JM, your post reminds me of the Scribe of the Kingdom who brings out the old and the new. I remember how the printing press led to Bibles and religious tracts in the Reformation. They painted over murals, threw out altars, and smashed statues. 200 years later, the printed tracts called for bringing back the murals, altars,and statues. Cyber is good, but there may be a gnostic anti-material undercurrent in some of the current innnovations. Still sorting all this out. BTW,a lot of Jesus' teaching was in synagogues, and finally in the Temple. Some was in homes in the context of a religion where home life was ritualized. I might wish we had that part of his context, but we don't.
Ah... the tension and the delicious ambiguity of it all.
Sometimes deconstruction/decontextualization just goes too far. You can deconstruct anything to the point where it has no theoretical meaning (race, gender, sexuality) and is just a cultural construct, but to do so robs the actual meaning it creates in the lives of individuals. While new media allow new ways to weave our stories, abandoning what has come before leaves out voices, and many of the new media (like blogging for example) become monologues and don't always invite people into conversation.
I struggle with the idea that we no longer need buildings. In the last few years, I've come to appreciate my own need for sacred spaces; perhaps I just lack the creativity necessary to turn all public houses into sacred space. On the other hand, it is absolutely imperative to me that a building not be the only place where we are church; the activity of "being church" simply must exceed the confines of the property line. But, I need a place to "do church" and be religious.

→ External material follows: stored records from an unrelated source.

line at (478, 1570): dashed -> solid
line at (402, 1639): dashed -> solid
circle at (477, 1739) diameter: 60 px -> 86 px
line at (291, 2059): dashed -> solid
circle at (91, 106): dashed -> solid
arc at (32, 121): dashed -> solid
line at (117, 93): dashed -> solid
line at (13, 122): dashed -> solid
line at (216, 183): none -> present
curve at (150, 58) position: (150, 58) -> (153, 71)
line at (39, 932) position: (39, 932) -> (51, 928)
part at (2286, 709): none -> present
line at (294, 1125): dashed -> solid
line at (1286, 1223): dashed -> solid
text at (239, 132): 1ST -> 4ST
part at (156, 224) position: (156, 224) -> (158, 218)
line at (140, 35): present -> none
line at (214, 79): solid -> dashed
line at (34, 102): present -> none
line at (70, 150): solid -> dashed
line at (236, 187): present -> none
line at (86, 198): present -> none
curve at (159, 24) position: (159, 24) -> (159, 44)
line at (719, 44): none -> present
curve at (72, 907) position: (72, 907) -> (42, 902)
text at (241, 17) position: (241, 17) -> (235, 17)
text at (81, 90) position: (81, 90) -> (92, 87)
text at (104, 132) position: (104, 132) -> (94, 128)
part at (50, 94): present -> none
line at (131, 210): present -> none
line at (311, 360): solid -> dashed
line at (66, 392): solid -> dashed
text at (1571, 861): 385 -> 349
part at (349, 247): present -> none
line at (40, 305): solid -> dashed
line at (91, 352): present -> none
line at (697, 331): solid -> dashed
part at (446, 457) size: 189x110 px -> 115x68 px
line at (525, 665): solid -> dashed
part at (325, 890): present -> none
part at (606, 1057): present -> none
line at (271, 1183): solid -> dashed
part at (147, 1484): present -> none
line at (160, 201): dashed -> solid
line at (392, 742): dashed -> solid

And, similarly - while I understand the decentralization of training, and the appeal of OJT, I think we shouldn't be so quick to throw out formal education - especially in the priesthood. The formation that comes from being in community with others who are pursuing similar vocation as you can't be underestimated. The diversity of gifts, interests, insights, grappling, and changing that happen in community with others (regardless of field of training) is hugely important. While local relationships are important and can be incredibly formative, I don't want my surgeon to have only trained with other surgeons in the area, and I feel quite similarly about my priest. A deacon on the other hand... now there's a person who I want to be sure is well acquainted with local issues and needs.
That all said, we must make darned sure we don't make idols of either buildings or credentials. Maybe what we need is more deacons to make sure nobody on either the clergy or the laity side get too comfy with those things and to make sure that all the voices are being heard.
Most of the emergent churches I know have buildings, some of them gigantic (though not all emergent communities planned on having them). Maybe the holy spirit is calling the emergent church to own buildinigs? And, most of the really influential emergent leaders (those that write books, DVD's) have solid theological training. People like Brian McClaren (who coined the term emergent), Joel Osteen and Rob Bell. Rob Bell regularly speaks to sold out SRO crowds on college campuses. Why do people pay good money to go hear what he has to say? The real question for the college kid in the group is who he would rather talk to in a bar -- someone like Rob Bell, who is inspiring, or some dolt like me.
I do think the emergent movement has done more than we have to reach out to young people and we could learn from that. There is nothing wrong with talking in bars, as Bishop Dan has done in Austin, NV. Now, it may be that the theological training we provide is not relevant to today's world but I don't think it all ought to be OTJ.